Life is complicated, insurance doesn't have to be.
Funeral, burial, grave, loss and other words related to death ignite survival mode in our brains, viewing death as an event that can only happen to other people. Although it is hard to admit, end-of-life preparations help ease these feelings of uncertainty. Selecting the right life insurance policy and beneficiaries for you and your loved ones is a great first step toward providing stability for the future.
Why is life insurance important?
When driving, there is no action required by the driver to activate or use the airbags. Aside from wearing your seatbelt (which is always a good idea), airbags provide an additional form of security as you travel. Life insurance works the same way! Without scrambling or stressing, you can relax knowing that your loved ones will be taken care of after you’re gone.

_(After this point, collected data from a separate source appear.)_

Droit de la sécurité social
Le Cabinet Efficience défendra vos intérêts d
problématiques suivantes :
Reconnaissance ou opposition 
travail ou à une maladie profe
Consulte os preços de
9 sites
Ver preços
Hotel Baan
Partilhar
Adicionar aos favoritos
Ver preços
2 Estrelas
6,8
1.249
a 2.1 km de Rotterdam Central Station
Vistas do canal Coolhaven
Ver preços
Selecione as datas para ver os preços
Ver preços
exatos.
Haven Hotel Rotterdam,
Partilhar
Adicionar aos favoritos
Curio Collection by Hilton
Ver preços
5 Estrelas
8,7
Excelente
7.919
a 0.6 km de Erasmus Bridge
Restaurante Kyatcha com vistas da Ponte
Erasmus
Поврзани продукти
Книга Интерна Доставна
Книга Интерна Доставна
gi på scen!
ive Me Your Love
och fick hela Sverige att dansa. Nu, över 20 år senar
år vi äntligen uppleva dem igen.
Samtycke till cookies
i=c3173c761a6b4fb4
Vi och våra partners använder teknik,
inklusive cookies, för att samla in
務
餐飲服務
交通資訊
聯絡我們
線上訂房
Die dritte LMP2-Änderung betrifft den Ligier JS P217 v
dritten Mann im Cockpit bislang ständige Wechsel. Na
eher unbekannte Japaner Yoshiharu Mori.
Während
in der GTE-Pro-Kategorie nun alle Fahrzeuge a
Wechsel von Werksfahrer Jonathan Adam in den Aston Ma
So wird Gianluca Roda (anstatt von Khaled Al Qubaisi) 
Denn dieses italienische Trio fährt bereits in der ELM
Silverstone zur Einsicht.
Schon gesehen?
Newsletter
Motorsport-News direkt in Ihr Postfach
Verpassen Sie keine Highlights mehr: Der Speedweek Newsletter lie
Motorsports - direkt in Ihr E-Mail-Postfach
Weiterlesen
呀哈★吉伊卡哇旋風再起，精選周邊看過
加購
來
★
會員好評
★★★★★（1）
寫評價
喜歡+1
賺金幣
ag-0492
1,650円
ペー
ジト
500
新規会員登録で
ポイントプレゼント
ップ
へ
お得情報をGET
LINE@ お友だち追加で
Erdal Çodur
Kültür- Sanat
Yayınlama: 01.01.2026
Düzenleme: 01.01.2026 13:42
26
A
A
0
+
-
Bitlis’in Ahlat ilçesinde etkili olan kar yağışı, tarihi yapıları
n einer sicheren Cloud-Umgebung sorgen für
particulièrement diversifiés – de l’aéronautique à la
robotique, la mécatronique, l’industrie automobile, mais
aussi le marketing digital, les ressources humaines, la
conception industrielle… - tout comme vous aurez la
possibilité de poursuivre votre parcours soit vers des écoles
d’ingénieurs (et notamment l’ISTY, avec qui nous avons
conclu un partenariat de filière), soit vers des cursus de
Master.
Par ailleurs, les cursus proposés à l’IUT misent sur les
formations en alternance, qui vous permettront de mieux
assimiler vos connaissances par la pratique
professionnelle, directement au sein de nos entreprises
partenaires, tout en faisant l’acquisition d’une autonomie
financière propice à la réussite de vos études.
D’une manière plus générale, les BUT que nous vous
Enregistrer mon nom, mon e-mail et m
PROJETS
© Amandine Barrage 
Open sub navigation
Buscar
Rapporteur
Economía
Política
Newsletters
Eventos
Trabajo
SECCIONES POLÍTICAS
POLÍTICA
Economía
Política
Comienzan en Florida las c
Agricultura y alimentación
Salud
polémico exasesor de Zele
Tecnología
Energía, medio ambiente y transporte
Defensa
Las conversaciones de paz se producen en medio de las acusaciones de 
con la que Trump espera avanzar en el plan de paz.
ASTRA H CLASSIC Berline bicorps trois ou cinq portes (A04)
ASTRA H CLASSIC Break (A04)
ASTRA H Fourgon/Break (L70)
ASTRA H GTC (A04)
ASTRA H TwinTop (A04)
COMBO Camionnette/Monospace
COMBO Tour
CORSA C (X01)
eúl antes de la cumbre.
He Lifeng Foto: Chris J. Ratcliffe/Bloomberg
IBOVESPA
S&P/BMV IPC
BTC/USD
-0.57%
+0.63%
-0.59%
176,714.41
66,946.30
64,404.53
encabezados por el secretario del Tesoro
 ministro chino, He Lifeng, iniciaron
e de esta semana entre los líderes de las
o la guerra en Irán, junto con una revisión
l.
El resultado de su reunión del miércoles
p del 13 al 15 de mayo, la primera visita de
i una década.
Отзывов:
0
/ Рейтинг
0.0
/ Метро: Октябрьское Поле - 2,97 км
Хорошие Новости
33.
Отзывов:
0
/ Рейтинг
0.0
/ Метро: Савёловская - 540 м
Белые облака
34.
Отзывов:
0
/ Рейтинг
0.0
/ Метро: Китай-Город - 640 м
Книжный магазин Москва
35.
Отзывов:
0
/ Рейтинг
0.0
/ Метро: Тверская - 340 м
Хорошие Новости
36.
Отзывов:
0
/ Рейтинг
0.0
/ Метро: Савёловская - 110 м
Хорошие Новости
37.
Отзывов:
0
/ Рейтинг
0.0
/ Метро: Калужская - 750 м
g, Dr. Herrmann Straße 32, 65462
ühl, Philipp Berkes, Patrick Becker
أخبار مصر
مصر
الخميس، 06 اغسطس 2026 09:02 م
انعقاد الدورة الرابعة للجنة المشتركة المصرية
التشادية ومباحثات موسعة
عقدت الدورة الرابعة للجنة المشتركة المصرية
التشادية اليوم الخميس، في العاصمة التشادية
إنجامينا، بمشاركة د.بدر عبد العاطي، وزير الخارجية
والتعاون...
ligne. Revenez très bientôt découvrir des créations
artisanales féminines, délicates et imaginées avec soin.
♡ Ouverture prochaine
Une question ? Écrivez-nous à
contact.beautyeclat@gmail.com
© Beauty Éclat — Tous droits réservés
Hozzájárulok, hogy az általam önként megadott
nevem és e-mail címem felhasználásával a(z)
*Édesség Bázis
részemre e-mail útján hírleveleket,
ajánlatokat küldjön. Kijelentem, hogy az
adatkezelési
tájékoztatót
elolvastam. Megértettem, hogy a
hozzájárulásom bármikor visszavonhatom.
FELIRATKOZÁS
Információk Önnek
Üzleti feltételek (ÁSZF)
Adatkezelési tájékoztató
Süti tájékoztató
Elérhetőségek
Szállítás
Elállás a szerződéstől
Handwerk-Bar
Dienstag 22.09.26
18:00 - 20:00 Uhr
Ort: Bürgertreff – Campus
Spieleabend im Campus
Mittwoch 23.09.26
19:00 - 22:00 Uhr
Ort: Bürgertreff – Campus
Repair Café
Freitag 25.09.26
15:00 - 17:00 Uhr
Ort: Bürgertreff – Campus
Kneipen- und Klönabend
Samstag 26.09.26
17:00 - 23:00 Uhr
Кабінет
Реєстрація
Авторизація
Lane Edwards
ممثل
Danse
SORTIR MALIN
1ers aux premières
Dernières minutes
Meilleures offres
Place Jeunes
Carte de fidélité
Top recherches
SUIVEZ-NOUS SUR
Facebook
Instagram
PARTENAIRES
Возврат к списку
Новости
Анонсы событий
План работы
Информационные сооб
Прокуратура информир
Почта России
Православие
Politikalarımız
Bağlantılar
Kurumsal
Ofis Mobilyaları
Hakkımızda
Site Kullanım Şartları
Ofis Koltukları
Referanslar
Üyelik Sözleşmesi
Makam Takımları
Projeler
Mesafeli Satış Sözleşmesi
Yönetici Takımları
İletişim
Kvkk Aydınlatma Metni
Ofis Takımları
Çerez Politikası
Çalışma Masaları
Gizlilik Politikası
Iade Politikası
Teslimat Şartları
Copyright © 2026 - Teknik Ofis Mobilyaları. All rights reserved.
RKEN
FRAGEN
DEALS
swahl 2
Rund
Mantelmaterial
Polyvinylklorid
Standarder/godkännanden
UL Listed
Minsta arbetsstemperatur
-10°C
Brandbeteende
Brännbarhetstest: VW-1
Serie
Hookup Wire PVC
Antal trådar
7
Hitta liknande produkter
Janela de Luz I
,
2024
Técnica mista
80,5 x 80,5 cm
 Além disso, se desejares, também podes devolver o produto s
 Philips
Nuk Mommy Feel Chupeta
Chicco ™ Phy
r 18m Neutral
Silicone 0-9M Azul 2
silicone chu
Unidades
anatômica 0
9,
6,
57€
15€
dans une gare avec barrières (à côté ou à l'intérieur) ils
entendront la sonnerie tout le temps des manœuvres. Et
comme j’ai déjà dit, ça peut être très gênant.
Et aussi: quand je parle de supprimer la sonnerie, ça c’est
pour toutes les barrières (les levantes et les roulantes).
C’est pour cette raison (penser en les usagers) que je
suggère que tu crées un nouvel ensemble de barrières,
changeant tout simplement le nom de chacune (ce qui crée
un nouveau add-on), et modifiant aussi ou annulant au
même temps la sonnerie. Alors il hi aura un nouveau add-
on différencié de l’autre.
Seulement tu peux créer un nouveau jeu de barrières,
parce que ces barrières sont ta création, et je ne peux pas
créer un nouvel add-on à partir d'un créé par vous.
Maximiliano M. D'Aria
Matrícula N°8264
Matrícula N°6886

Yes, you may have life insurance through your employer, but it may not be enough. Most of these policies will cover funeral costs and immediate needs, but payments like mortgage, debt and legacy planning are not always included. Most employer-based life insurance policies generally do not continue if you no longer work for the company. Look into this plan to ensure that it provides the right amount of coverage for your family.
Read more: How Much Life Insurance Do I Need? [Free Calculator]
So, why is life insurance hard to discuss?
While it may sound depressing, properly discussing death with your loved ones can reduce stress levels and lead to other long-term benefits. Starting the conversation is the hardest part. We searched the web for psychological reasons why our brains reject conversations related to death. Knowing these reasons will help us understand and work through these uncomfortable conversations about life insurance.
What is going on inside our brains?
Our brains are constantly gaining and storing knowledge to be used one day in the face of danger as a survival mechanism. Despite your brain’s impressive ability to predict, there is one thing it cannot quite grasp and that is our own deaths.
Psychological studies have been conducted that show when subjects are faced with their own death, their brain’s ability to predict shuts down. In other words, the brain refuses to acknowledge that your own death is unavoidable.
Why does this make talking about life insurance so hard?
As soon as you start shopping for life insurance, it is inevitable to imagine not only yourself dead, but life after your death for your family as well. Your brain cannot “compute” this reality. As the brain’s ability to predict decreases, it becomes more difficult to process and accept our own mortality. Some of the first things you are asked to consider when buying life insurance include how much you owe on your mortgage and how much income you want to provide for your beneficiary(ies) after your death. Imagining yourself dead combats the inherent wiring of your brain. No wonder talking about life insurance is uncomfortable!
Read more: Whole Life Insurance vs Term: What You Need to Know
So, how can we make these hard conversations easier?
Talking about death with family members is different for all of us. Every person brings a unique perspective and experience to the conversation. You can’t copy and paste a script; rather, the dialogue should be personal, thoughtful and filled with empathy. Listen for natural openings in the conversation to bring up these difficult topics. Sometimes you may need to initiate the conversation in order for it to happen. Arrange a suitable place and time and have a plan for what you want to say. Another way to start the conversation is by asking about other people’s experiences. Sharing experiences promotes comfort and connection, making it easier to discuss heavy topics. Be sure to listen actively to the other person’s story and listen for cues to ask related questions. Maintaining eye contact is another way to show that you are present and attentive to the conversation.
Death is a hard topic to digest. It causes many people to feel concerned and uncomfortable. The more we understand how our brains are wired, the more comfortable we can feel knowing that we are not alone. Purchasing a life insurance policy doesn’t have to be a cumbersome task. Being prepared will help ease your mind and provide you and your loved ones greater confidence for the future.